Various embodiments of the invention may be implemented at least in part in any conventional computer programming language. For example, some embodiments may be implemented in a procedural programming language (e.g., “C”), or in an object oriented programming language (e.g., “C++”). Other embodiments of the invention may be implemented as a pre-configured, stand-alone hardware element and/or as preprogrammed hardware elements (e.g., application specific integrated circuits, FPGAs, and digital signal processors), or other related components. Some embodiments are formed as firmware, user experience/user interface software, backend (e.g., micro-web services and database.)

In an alternative embodiment, the disclosed apparatus and methods (e.g., see the various flow charts described above) may be implemented as a computer program product for use with a computer system.

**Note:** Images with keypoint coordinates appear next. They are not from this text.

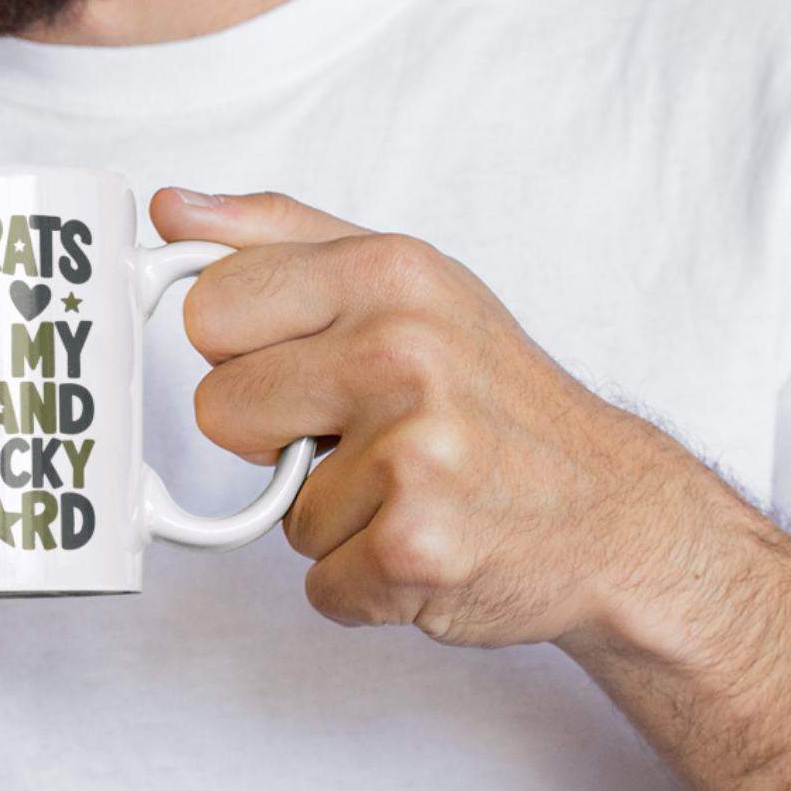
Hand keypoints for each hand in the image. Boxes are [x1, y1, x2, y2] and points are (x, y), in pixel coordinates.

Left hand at [152, 186, 718, 649]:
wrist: (616, 514)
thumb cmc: (494, 395)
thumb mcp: (404, 282)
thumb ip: (279, 237)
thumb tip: (174, 210)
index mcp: (388, 274)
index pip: (209, 309)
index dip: (243, 352)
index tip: (303, 365)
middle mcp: (402, 354)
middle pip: (219, 410)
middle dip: (272, 437)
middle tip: (357, 433)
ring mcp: (411, 455)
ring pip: (275, 508)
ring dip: (331, 515)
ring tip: (408, 486)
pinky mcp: (414, 549)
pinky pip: (317, 580)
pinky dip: (363, 580)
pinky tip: (427, 540)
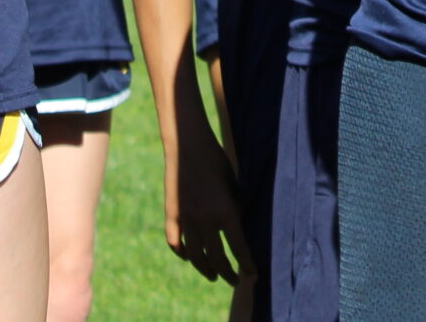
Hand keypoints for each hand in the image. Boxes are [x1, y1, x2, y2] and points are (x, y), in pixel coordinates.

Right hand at [162, 137, 253, 285]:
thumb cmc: (217, 160)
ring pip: (195, 256)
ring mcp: (186, 219)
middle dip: (228, 272)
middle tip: (234, 281)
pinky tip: (189, 258)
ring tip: (213, 275)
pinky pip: (175, 242)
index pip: (239, 249)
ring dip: (205, 269)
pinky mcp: (172, 214)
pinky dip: (182, 253)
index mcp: (226, 212)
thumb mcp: (234, 185)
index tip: (253, 276)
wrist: (188, 145)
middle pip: (217, 257)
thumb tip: (237, 227)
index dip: (247, 265)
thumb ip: (235, 208)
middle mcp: (206, 220)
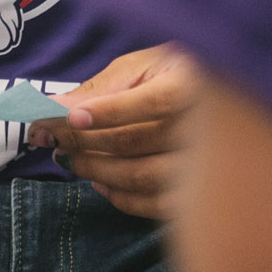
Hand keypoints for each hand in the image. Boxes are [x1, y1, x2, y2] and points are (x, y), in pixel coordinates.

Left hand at [30, 44, 196, 219]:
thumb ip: (101, 88)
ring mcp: (207, 165)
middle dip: (84, 141)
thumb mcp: (143, 67)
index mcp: (197, 83)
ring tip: (69, 159)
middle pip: (139, 141)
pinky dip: (120, 197)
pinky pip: (153, 204)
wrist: (219, 102)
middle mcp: (209, 126)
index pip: (155, 102)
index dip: (111, 112)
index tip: (69, 117)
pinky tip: (100, 183)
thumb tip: (54, 107)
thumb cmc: (174, 75)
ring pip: (142, 176)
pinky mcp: (198, 195)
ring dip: (95, 170)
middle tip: (52, 138)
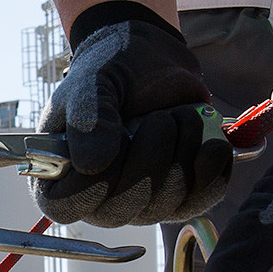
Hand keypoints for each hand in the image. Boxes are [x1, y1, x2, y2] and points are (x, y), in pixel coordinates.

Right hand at [33, 18, 232, 226]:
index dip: (90, 185)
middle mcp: (99, 197)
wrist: (153, 61)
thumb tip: (91, 165)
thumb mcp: (92, 82)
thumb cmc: (111, 69)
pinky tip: (208, 141)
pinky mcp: (181, 196)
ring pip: (163, 206)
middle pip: (121, 211)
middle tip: (160, 118)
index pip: (66, 206)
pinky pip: (200, 200)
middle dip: (148, 161)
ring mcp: (142, 203)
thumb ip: (88, 118)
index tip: (117, 141)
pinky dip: (210, 169)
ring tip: (179, 116)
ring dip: (179, 154)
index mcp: (62, 174)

Such implementation may include a series of computer instructions fixed either on a tangible, non-transitory medium, such as a computer readable medium (e.g., USB-key, solid-state drive). The series of computer instructions can embody all or part of the functionality previously described herein with respect to the system.

Those skilled in the art should appreciate that such computer instructions can be written in a number of programming languages for use with many computer architectures or operating systems. Furthermore, such instructions may be stored in any memory device, such as semiconductor, magnetic, optical or other memory devices, and may be transmitted using any communications technology, such as optical, infrared, microwave, or other transmission technologies, and/or Internet of Things (IOT) protocols, WiFi, LAN, and cellular.

Among other ways, such a computer program product may be distributed as a removable medium with accompanying printed or electronic documentation (e.g., shrink wrapped software), preloaded with a computer system (e.g., on system ROM or fixed disk), or distributed from a server or electronic bulletin board over the network (e.g., the Internet or World Wide Web). In fact, some embodiments may be implemented in a software-as-a-service model (“SAAS”) or cloud computing model. Of course, some embodiments of the invention may be implemented as a combination of both software (e.g., a computer program product) and hardware. Still other embodiments of the invention are implemented as entirely hardware, or entirely software.

The embodiments of the invention described above are intended to be merely exemplary; numerous variations and modifications will be apparent to those skilled in the art. This disclosure should be considered to encompass combinations of one or more of any of the below claims.